Search code examples
elasticsearchsolrlucenelucene.net

Lucene | How to find prefix matches at beginning of field?


I want to match prefixes near the start of a field. I have this, but it's not matching the prefix; it only matches the whole word if the search term matches it. It seems like there's no way to combine SpanTermQuery and PrefixQuery.

        var nameTerm = new Term("name", searchTerm);

        var prefixName = new PrefixQuery(nameTerm);

        var prefixAtStart = new BooleanQuery
        {
            { prefixName, Occur.MUST },
            {  new SpanFirstQuery(new SpanTermQuery(nameTerm), 0), Occur.MUST }
        };

For example:

  • Search term: "Comp"
  • Want to find: "Computer science class" and "Comp Sci"
  • Only finding: "Comp Sci"
  • Don't want to find: "Apple's latest computer"

Can the RegexpQuery be made to understand positions?


Solution

  • When you only want to match prefixes, you can do it by having below field type for your field.

    <analyzer>
      <tokenizer class="solr.KeywordTokenizerFactory"/>
      <filter class="solr.LowerCaseFilterFactory"/>
    </analyzer>
    

    then in this case the query would be like :

    field:comp*
    

    Now you have a second for which you need NGramFilter, so you can use the below field type for your field.

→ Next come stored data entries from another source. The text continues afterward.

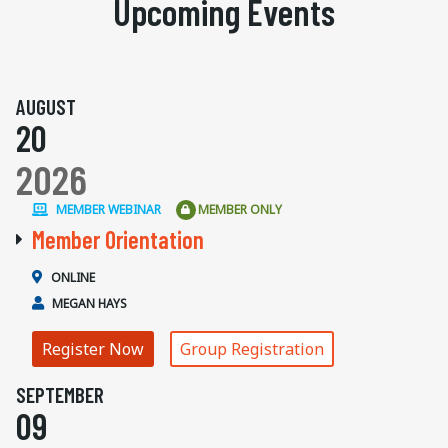
Upcoming Events
AUGUST
20
2026
MEMBER WEBINAR
MEMBER ONLY
Member Orientation
ONLINE
MEGAN HAYS
Register Now
Group Registration
SEPTEMBER
09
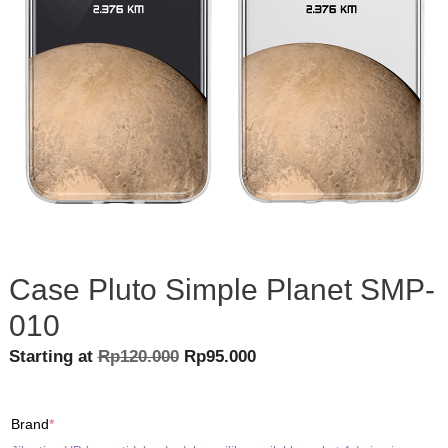
Case Pluto Simple Planet SMP-
010
Original
Current
Starting at
Rp
120.000
Rp
95.000
price
price
was:
is:
(required)
Brand
*
Rp120.000.
Rp95.000.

    <field name="text_prefix" type="text_prefix" indexed="true" stored="false"/>
    
    <fieldType name="text_prefix" class="solr.TextField" positionIncrementGap="100">
            <analyzer type="index">
                <tokenizer class="solr.LowerCaseTokenizerFactory"/>
                <filter class="solr.EdgeNGramFilterFactory" minGramSize="3" maxGramSize="15" side="front"/>
            </analyzer>
            <analyzer type="query">
                <tokenizer class="solr.LowerCaseTokenizerFactory"/>
            </analyzer>
        </fieldType>